Le constructeur automobile Renault a confirmé avoir été sollicité par le ministère des Armées dans le cadre de projets de défense, notamment autour de la production de drones militaires tactiques qui seraient produits en France pour être fournis à l’Ukraine. Dans une note interne confidentielle adressée à ses salariés le 24 septembre 2025, le groupe automobile détaille les opportunités industrielles mais aussi les risques liés à une telle collaboration, tout en affirmant qu’il ne souhaite pas devenir un acteur central du secteur militaire.
Ce document, révélé par Le Parisien, précise qu’il ne s’agit pas d’une annonce officielle, mais d’un effort de transparence destiné à « apporter des clés de lecture claires » aux équipes, alors que les discussions avec la Direction Générale de l’Armement (DGA) sont toujours en cours sur le sujet de la fabrication de drones militaires tactiques pour l’Ukraine.
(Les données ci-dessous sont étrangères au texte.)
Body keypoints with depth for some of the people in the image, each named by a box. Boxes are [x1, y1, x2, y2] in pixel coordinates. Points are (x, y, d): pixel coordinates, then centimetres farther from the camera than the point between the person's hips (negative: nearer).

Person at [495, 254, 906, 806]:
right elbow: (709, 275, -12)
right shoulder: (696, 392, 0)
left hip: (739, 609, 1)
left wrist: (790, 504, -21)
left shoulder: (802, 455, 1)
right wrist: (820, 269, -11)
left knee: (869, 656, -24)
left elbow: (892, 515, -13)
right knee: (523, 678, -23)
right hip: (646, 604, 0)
Renault indique avoir été « invité à contribuer à la réflexion autour de différents projets », au même titre que d’autres industriels français.
En juin dernier, Sébastien Lecornu, alors ministre des Armées, avait évoqué un « partenariat complètement inédit » entre une grande entreprise automobile française et une PME de défense, visant à mettre en place des lignes de production de drones militaires tactiques en Ukraine. Il s’agissait bien de Renault, qui a reconnu avoir été contacté, tout en précisant attendre des informations détaillées sur le projet. Les drones produits dans ce cadre seraient destinés à l’armée ukrainienne, mais aussi aux forces françaises pour des missions d’entraînement et d’adaptation aux nouveaux modes de combat.
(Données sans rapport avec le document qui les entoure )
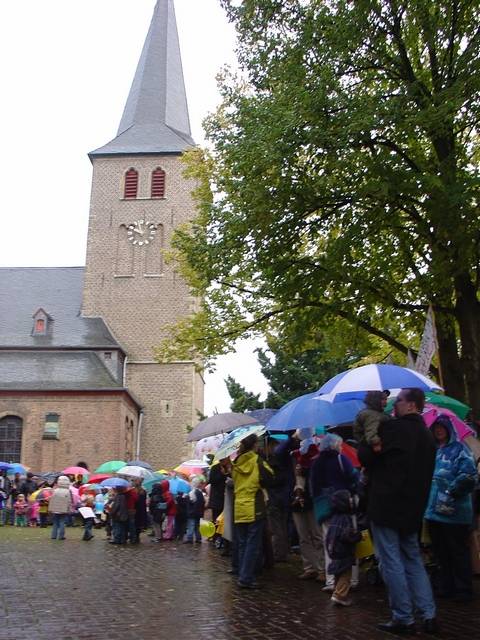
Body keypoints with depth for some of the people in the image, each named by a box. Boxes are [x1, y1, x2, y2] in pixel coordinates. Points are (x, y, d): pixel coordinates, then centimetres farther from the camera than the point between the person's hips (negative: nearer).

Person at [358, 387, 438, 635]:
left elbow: (365, 457, -12)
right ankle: (429, 616, 14)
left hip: (386, 505, -8)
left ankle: (403, 619, 5)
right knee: (413, 561, 16)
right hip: (413, 508, 8)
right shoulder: (427, 435, 12)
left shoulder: (392, 427, -14)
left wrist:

Dans sa communication interne, Renault souligne qu’il évalue encore les avantages et les risques d’une telle participation. Parmi les bénéfices envisagés, le groupe cite « une opportunité économique rentable » et « un complément d’activité pour ses sites français ». Mais plusieurs points de vigilance sont également identifiés : la sécurité physique des sites, la cybersécurité, et les risques liés à l’image de Renault auprès de ses clients. Renault indique avoir déjà été la cible de trolls russes depuis les premières révélations sur le projet.
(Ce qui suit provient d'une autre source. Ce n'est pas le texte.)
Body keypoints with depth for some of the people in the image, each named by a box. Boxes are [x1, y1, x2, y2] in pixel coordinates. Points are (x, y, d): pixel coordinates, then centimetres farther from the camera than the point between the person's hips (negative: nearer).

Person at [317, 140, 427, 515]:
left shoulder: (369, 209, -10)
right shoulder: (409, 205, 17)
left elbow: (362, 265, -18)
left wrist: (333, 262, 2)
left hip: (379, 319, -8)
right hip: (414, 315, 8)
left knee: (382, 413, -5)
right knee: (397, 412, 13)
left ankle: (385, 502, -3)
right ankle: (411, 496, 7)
L’expertise industrielle de Renault est au cœur de cette réflexion. Le groupe dispose de compétences avancées en robotisation, logistique automatisée, gestion de flux complexes et montée en cadence rapide, qui pourraient être mobilisées pour la fabrication de drones militaires tactiques à grande échelle. Toutefois, Renault insiste sur le fait que cette éventuelle diversification ne doit en aucun cas compromettre ses investissements dans son cœur de métier, l’automobile. Le groupe automobile français ne vise pas à devenir un acteur majeur de la défense, mais à apporter un soutien industriel ponctuel, à condition que les projets soient pilotés par l’État, centrés sur la France, et réalisés en partenariat avec des industriels français du secteur.
Ce positionnement stratégique s’inscrit dans une logique de souveraineté industrielle, déjà exprimée par le ministère des Armées début 2024. À cette époque, Emmanuel Chiva, directeur général de l’armement, avait évoqué la nécessité d’impliquer les chaînes civiles, notamment des domaines de l’automobile et de la chimie, dans le but d’accélérer la production d’équipements militaires, dont des drones tactiques capables d’être produits par milliers en quelques mois.
Ce virage vers l’armement moderne avec, peut-être, la production de drones militaires tactiques pour l’Ukraine, bien que délicat, n’est pas sans précédent pour Renault. L’histoire du groupe est intimement liée à celle de la défense française. Dès la Première Guerre mondiale, Renault avait conçu et produit le célèbre char FT, premier char au monde à intégrer une tourelle rotative à 360°, une configuration qui deviendra la norme dans les blindés modernes. Léger, maniable et révolutionnaire pour son époque, le Renault FT a marqué un tournant dans l’histoire militaire et reste un symbole du génie industriel français. Ce passé militaire, souvent oublié, rappelle que Renault a déjà su mettre son savoir-faire au service de la nation dans des moments critiques.
Enfin, aujourd’hui, alors que les conflits contemporains redéfinissent les besoins stratégiques, Renault se retrouve à nouveau à un carrefour historique. Le groupe promet une communication transparente auprès de ses salariés et affirme que rien ne sera engagé sans une évaluation rigoureuse des impacts industriels, humains et éthiques. Le projet de drones militaires tactiques pour l’Ukraine, s’il se concrétise, pourrait marquer une nouvelle étape dans l’histoire du constructeur, entre mémoire, innovation et responsabilité.